You have to talk to them about physical activity and how important that is, and how if they do get some physical activity, how their blood glucose might drop, and how to treat hypoglycemia with 15 grams of carbohydrate.
It’s a multifaceted disease. It’s also a progressive disease. It’s not like you can educate patients for 5 or 10 minutes, and not ever have to go back and talk to them about their disease again. It’s something you have to continually talk about, and you have to continually ask the patient how they’re doing.
Medscape: Is there anything else you’d like pharmacists to know about this topic?

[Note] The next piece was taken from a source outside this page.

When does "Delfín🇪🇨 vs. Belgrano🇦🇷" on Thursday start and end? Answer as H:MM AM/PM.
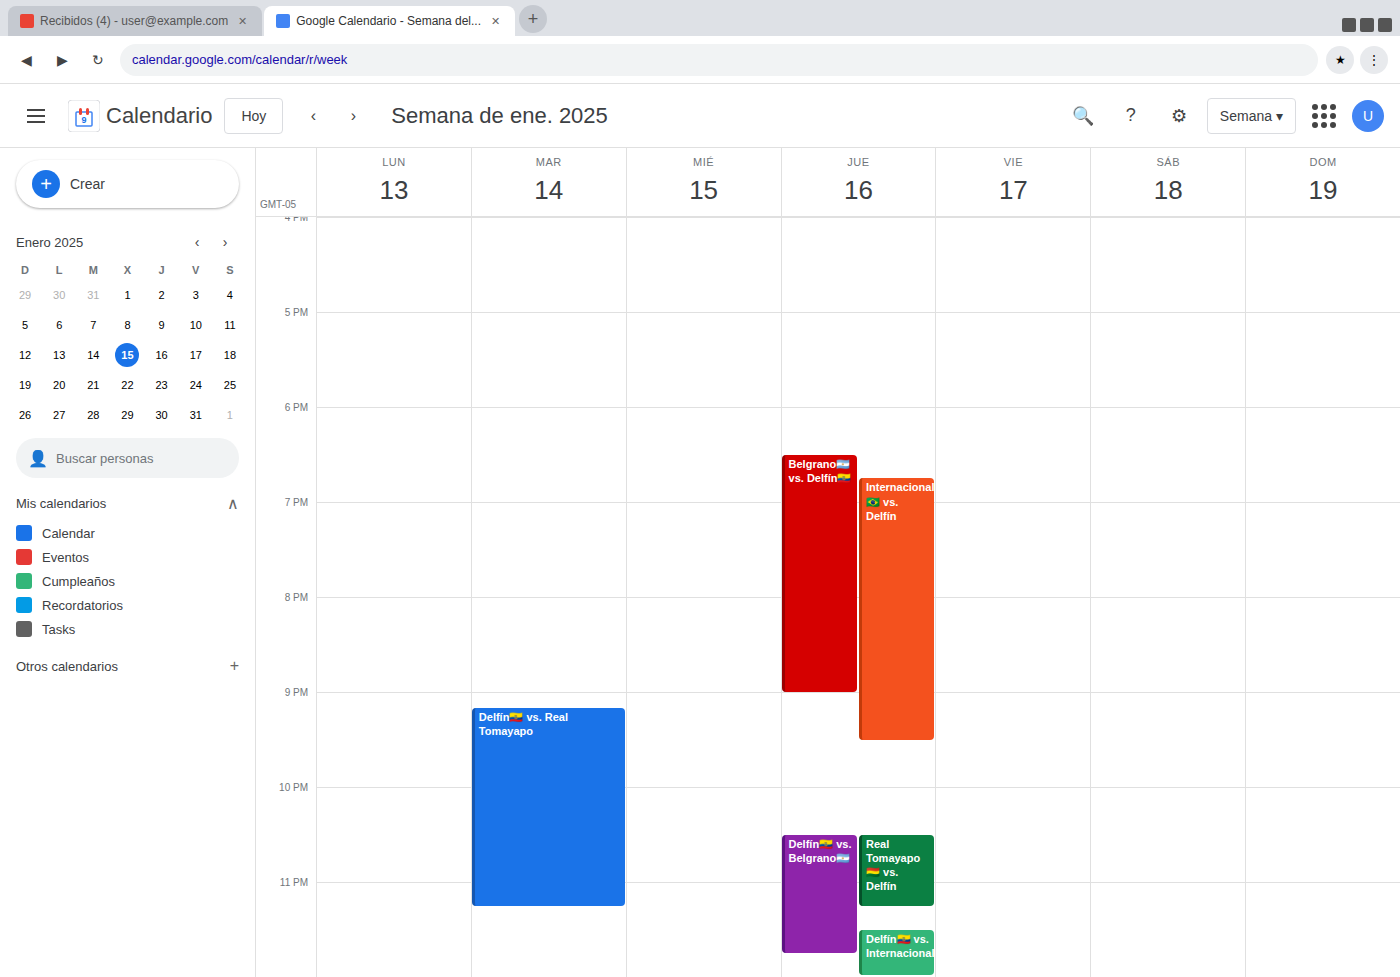
10:30 PM to 11:45 PM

Dr. Marquess: There’s no doubt that there’s an epidemic of diabetes. We have some 26 million people with diabetes, and the numbers keep going up. Complications are happening at a rapid rate. The positive thing is that it’s a disease that can be managed, if patients can get to know their pharmacist, and if pharmacists will utilize their great skills.
Dr. Marquess has disclosed no relevant financial relationships.
APhA 2012: American Pharmacists Association Annual Meeting and Exposition. Presented March 12, 2012.